On 26 Jul, 2006, at 07:34, John Anderson wrote:
I'm also in favor of getting rid of the redirectTo's and using
explicit attributes in their place.
Same here ... I think everyone's on board with this one :).
Bryan Stearns wrote:
There are a couple of things happening that are calling our
attribute-redirection strategy into question...
- Bug 6387 (sorted index doesn't maintain sort) where we're trying
to index a redirectTo attribute. I'm not sure what exactly is
happening, but I can imagine: existing attribute redirection
doesn't let the repository know when a redirect-source attribute
has changed, so that it can update a redirect-target index.
- The dashboard spec calls for more-complex multi-attribute
sorting on some columns; some of the sorts call for collection
indexes that will need to consider attributes on items other than
the one in the collection: eg, when sorting the date column, an
item needs to produce "the next interesting datetime", which could
be the startTime if it's an event, or the datetime of the next
tickler that's going to fire (and while the spec only calls for
one tickler per item for now, there'll be multiple ticklers in the
future).
I'm a little confused on "the next interesting datetime", but could
it be solved by having adding a new attribute
"interestingDateTime" (which the sort uses), and is possibly
updated whenever an event's startTime is modified or it's tickler
time is updated? This is what I proposed in bug#6387 and seems like
what Jeffrey is proposing below.
Sure. But how exactly would this work: i.e. onValueChanged(),
monitoring the changed values, or some other way? I'm a little wary
of onValueChanged() becoming overly complex. In general, we want to
index these attributes, so what I'd like to see is an API similar to
what's now pim.Calculated:
class MyContentItem(ContentItem):
def getInterestingDatetime(self):
# ... perform possibly complex calculation
return resultOfPossiblyComplexCalculation
# optional: setInterestingDatetime
interestingDatetime = schema.IndexedProperty(
schema.DateTime,
basedOn = ('startTime',
'ticklers'), # basedOn == attributes in Indexed.addIndex()

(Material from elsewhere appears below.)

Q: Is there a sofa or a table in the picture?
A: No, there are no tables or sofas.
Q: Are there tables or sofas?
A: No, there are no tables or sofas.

indexType = 'attribute', # could
be 'string',
fset = getInterestingDatetime)
This would create an attribute which is a property on the class, and
also create the appropriate index (named the same as the attribute).
Maybe it somehow caches the value so that getInterestingDatetime
doesn't get called every time the attribute is accessed (though it's
not clear that's necessary).
(FWIW, it's the index that ends up creating a monitor here to update
when changes are made to the "source" attribute).